発表によると同社は、事業継続のための3億ドルのDIPファイナンスを確保しており、裁判所の承認を得て事業再生を目指す。
エドワード・ランパート(Edward Lampert)最高経営責任者(CEO)は声明で、「破産法11条のプロセスにより、シアーズ・ホールディングスはバランスシートを強化し、企業の戦略的変革を加速。事業規模の適正化を継続し、収益事業へと回復することができる」と発表。先に予定していた46店舗に加え、年内に142の不採算店舗を閉鎖し、近く閉店セールを開始するとしている。現在シアーズ・ホールディングスは、6万8千人の従業員を抱えているという。
経営体制として、ランパート氏はCEOの座を降り、代わりに現CFOら3名で構成するCEO室がマネジメントを行う。ランパート氏は会長職にとどまるという。

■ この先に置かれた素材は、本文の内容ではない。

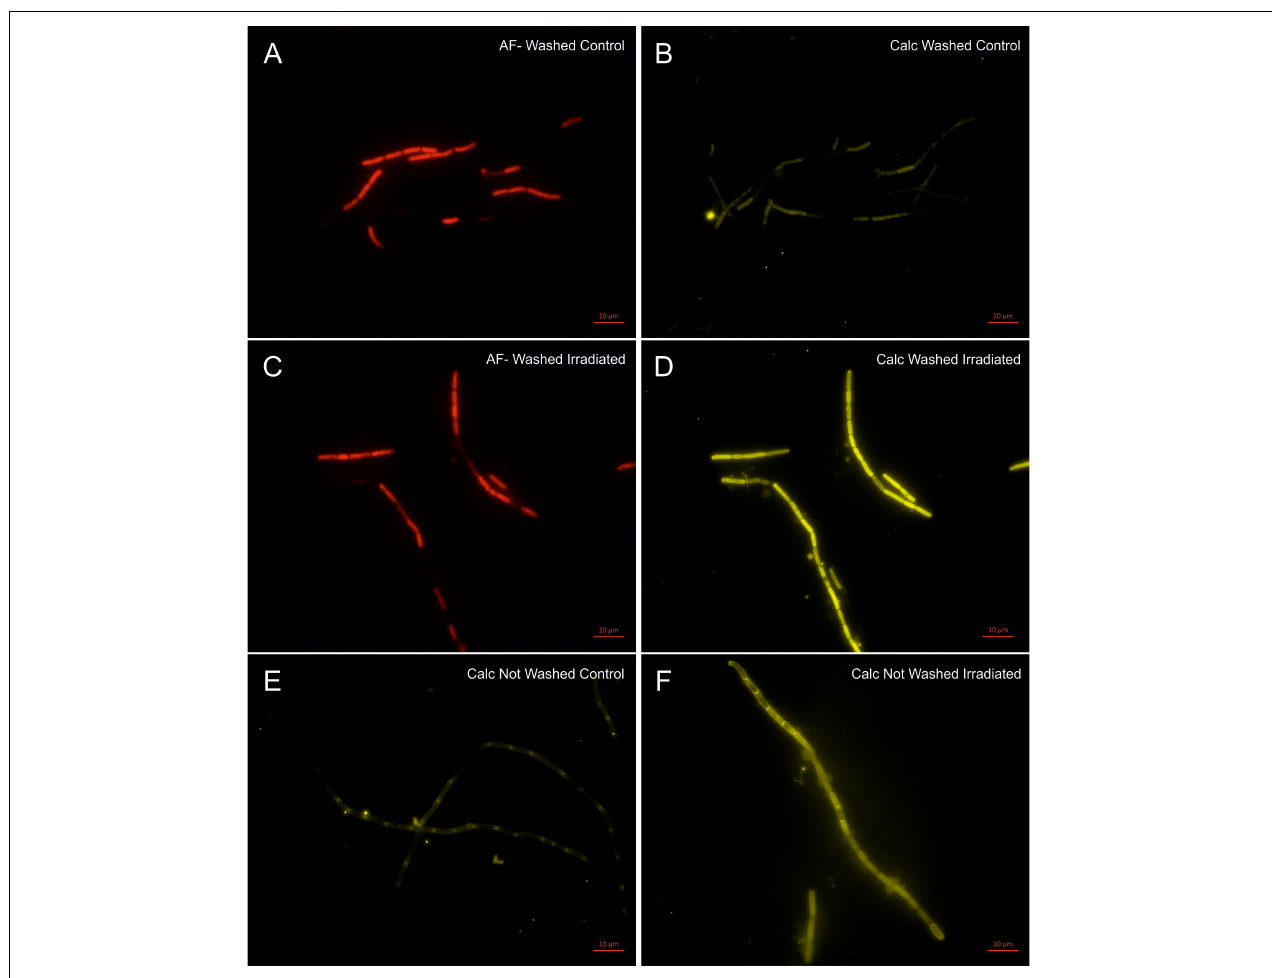
FIGURE 6 | Light microscopy of P. catenata filaments at day 16: A–D were washed twice with normal saline [0.9 g L - 1 NaCl] (A) auto-fluorescence of control culture; (B) calcofluor white stained control culture; (C) auto-fluorescence of irradiated culture; (D) calcofluor white stained irradiated culture; (E) calcofluor white stained unwashed control culture; and (F) calcofluor white stained unwashed irradiated culture. Scale bar denotes 10 µ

USA Tdayによると、同社にはKmartを含め687店舗が残るが、実行性のある事業再生計画で合意に至らなかった場合、全店閉鎖の可能性もある。同社は8月は、Kマート13店舗とシアーズ33店舗を11月までに閉鎖する計画を発表していた。

シアーズ 125年の道のり

  • 1886年:リチャードW.シアーズがミネアポリスで「R.W. Sears Watch Company」をスタート。企業広告として、ビジネスマン向けに、時計の商品カタログを送付。
  • 1887年: シカゴに拠点を移し、カタログ販売を開始する。
  • 1895年:カタログ販売大手へと成長し、1890年代中頃のカタログは532ページに達した。この年のカタログには、服、アクセサリー、釣り道具、家具、食器、楽器、サドル、火器、バギー、自転車、乳母車などが並んだという。
  • 1913年:オリジナルブランド「Kenmore」でミシンの販売をスタート。20年代にはブランドに洗濯機が追加。70年代になると冷蔵庫やエアコンまで拡大した。
  • 1925年:初の小売店舗を開設。初号店で成功を収め、1927年までに26店舗をオープン。
  • 1927年:工具ブランド「Craftsman」をスタート。独自生産ではなかったが、2017年まで独占販売権を保持していた。(2017年、販売権をBlack and Deckerへ売却)
  • 1931年:店舗ビジネスを加速させ、この年、小売店による収益が全体収益の過半数を突破。1933年には400店舗をオープンした。
  • 1973年:シカゴに新たな本社ビル、シアーズタワーを建設。シアーズタワー(現ウィリス・タワー)は当時全米で最高層のビルだった。
  • 1993年:100年以上続けたカタログ販売を廃止。小売店のさらなる規模拡大や自動車販売に経営をフォーカス。
  • 2004年:Kマートがシアーズを買収し、統合。シアーズ・ホールディングの参加となる。
  • 2015年:前年度に70億ドル(7,700億円)の損失を計上。CEOに就任したエドワード・ランパート氏が5億ドルの貸付を行い、破産を回避。この年、不採算店舗を大幅に閉鎖。
  • 2018年:6月に78店舗の閉鎖を発表。10月11日、米各メディアの報道で破産法適用申請を行う見通しが明らかとなる。